By about 1,600 years ago, ale drinking was widespread. Excavations have revealed the remains of 800-year-old malting ovens and other brewing apparatus. And alcoholic beverages are routinely mentioned in some of the great poetry of the era – including the Anglo-Saxon epic Beowulf, written over the period from 1,300 to 1,000 years ago.

As part of his home-brewing experiments, Bruce Williams spent hours poring over records in Glasgow University's Scottish Brewing Archives, getting inspiration for other types of beer. The earliest recipes he could find dated back to the 12th and 13th Centuries. He says heather is mentioned in some of the oldest records.

But it was only at the very end of the medieval period that hops began to be widely used for the drink that we recognise today as beer.

For thousands of years, other ingredients must have provided the basis for flavour. Even if we cannot be sure what they were, it is easy to imagine why early societies would have made the effort to produce alcoholic drinks in the first place.

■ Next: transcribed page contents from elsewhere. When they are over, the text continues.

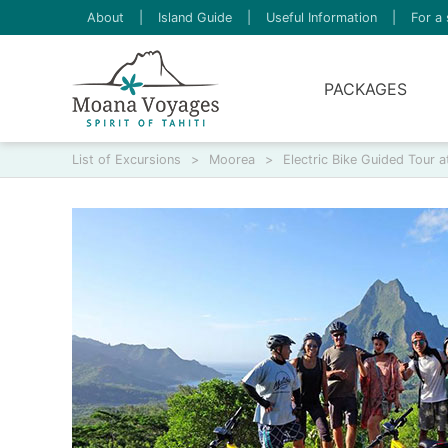
About
|
Island Guide
|
Useful Information
|
For a 
PACKAGES
List of Excursions
>
Moorea
>
Electric Bike Guided Tour a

"Alcohol was intimately tied up with celebration," says journalist and beer historian Martyn Cornell.

It was only at the very end of the medieval period that hops began to be widely used

There are records of specialty brews being made for weddings, birthdays, harvest festivals, Christmas and other social events. Medieval poetry that references ale frequently associates it with feasting paraphernalia – such as the "ale-benches" described in Beowulf, which could have hosted many revellers.

"One of the things I've come across in the last few years is the idea of the coming-of-age ale," Cornell says. This was brewed on large estates from the early 18th Century. "Very often, when the heir was born to the lord, a hugely strong beer was brewed to be drunk 21 years later at his coming-of-age party," he adds.

This tradition, along with many others, was eventually lost. But it is a good example of how alcohol gained a ceremonial status within the culture.

The mists of time lie thick around the earliest booze once drunk in these islands – whatever it might have been. But the successful marketing of historic ales in the 21st Century suggests we have an innate fascination with our ancestors' drinking habits. As well as Williams' brewery, Innis & Gunn have also tried it, and a handful of Manchester breweries made special edition historic ales for a festival in June 2016.

There is also a growing trend for beers with an aura of being somehow traditional and local, notes Cornell. "Brewers are literally walking into fields near the brewery and pulling out plants, putting them into the beer," he says.

That is just what their ancestors would have done.

Correction: An earlier version of this story referred to the type of analysis done to detect pollen grains as chemical analysis; it is microscopic analysis. It also incorrectly identified an image of meadowsweet; the previous photo has been replaced with the correct one. We regret the errors.